Conversavam sobre amenidades, o filho insistindo para que morassem juntos, no quarto que já estava mobiliado do jeito que ele gostava. “No ano que vem, pode apostar que irei”, respondia, piscando um olho para a neta mais jovem. Antes de ir embora a moça se aproximava e sussurrava ao avô: “vou transformar aquele quarto em uma biblioteca, daí o senhor muda para lá, com toda certeza.”
Havia mais de dez anos que vivia sozinho e, até onde podia avaliar, estava tudo sob controle. Tinha ajuda para limpeza da casa e para se deslocar para não pudesse ir caminhando. Para surpresa de muitos, ainda trabalhava como tradutor, dedicando ao menos metade do dia na leitura de títulos em alemão. O filho havia dito que em breve, no máximo em dez anos, ninguém precisaria mais de tradutores, porque os computadores fariam tudo isso sozinhos. Ele dava de ombros, dizendo que preferia planos a curto prazo.
Naquele ano, como em todos os outros, ganhou de Natal, da nora, um livro. Ao abri-lo, dias depois, notara que o livro estava em branco. “É para o senhor escrever a sua própria história”, disse-lhe ela ao telefone. Por dois dias, porém, deixou o objeto de lado, sem pensar sobre o assunto. No quase fechar daquele ano, já vestido de branco, esperando as festividades em família, recostou-se na poltrona da sala e se deixou perder em lembranças.

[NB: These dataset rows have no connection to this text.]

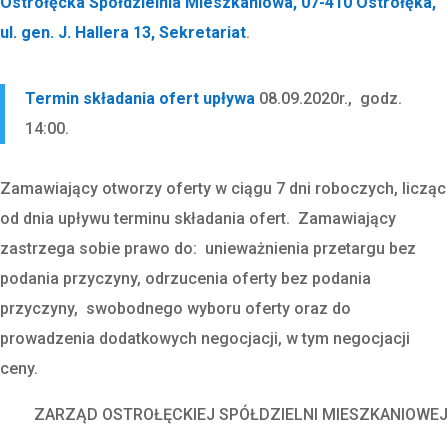
Ostrołęcka Spółdzielnia Mieszkaniowa, 07-410 Ostrołęka,
ul. gen. J. Hallera 13, Sekretariat
.
Termin składania ofert upływa
08.09.2020r., godz.
14:00.
Zamawiający otworzy oferty w ciągu 7 dni roboczych, licząc
od dnia upływu terminu składania ofert. Zamawiający
zastrzega sobie prawo do: unieważnienia przetargu bez
podania przyczyny, odrzucenia oferty bez podania
przyczyny, swobodnego wyboru oferty oraz do
prowadzenia dodatkowych negocjacji, w tym negocjacji
ceny.
ZARZĄD OSTROŁĘCKIEJ SPÓŁDZIELNI MIESZKANIOWEJ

Abriu a primeira página e começou a escrever. Para dentro das páginas pularam seus pais, seus irmãos, muitos amigos, seus animais de estimação, as mulheres que amou, os sonhos que viveu, alguns baldes de lágrimas, o dobro deles de sorrisos. Deixou também fluir os medos, as tolices, uma pá de sonhos e outras de cal. Se haveria páginas suficientes para tanta vida, ele não sabia. Nem mesmo podia prever o momento em que a palavra Fim seria colocada, mas teve certeza, mais do que nunca, que estava disposto a não soltar a caneta até que a tinta se acabasse.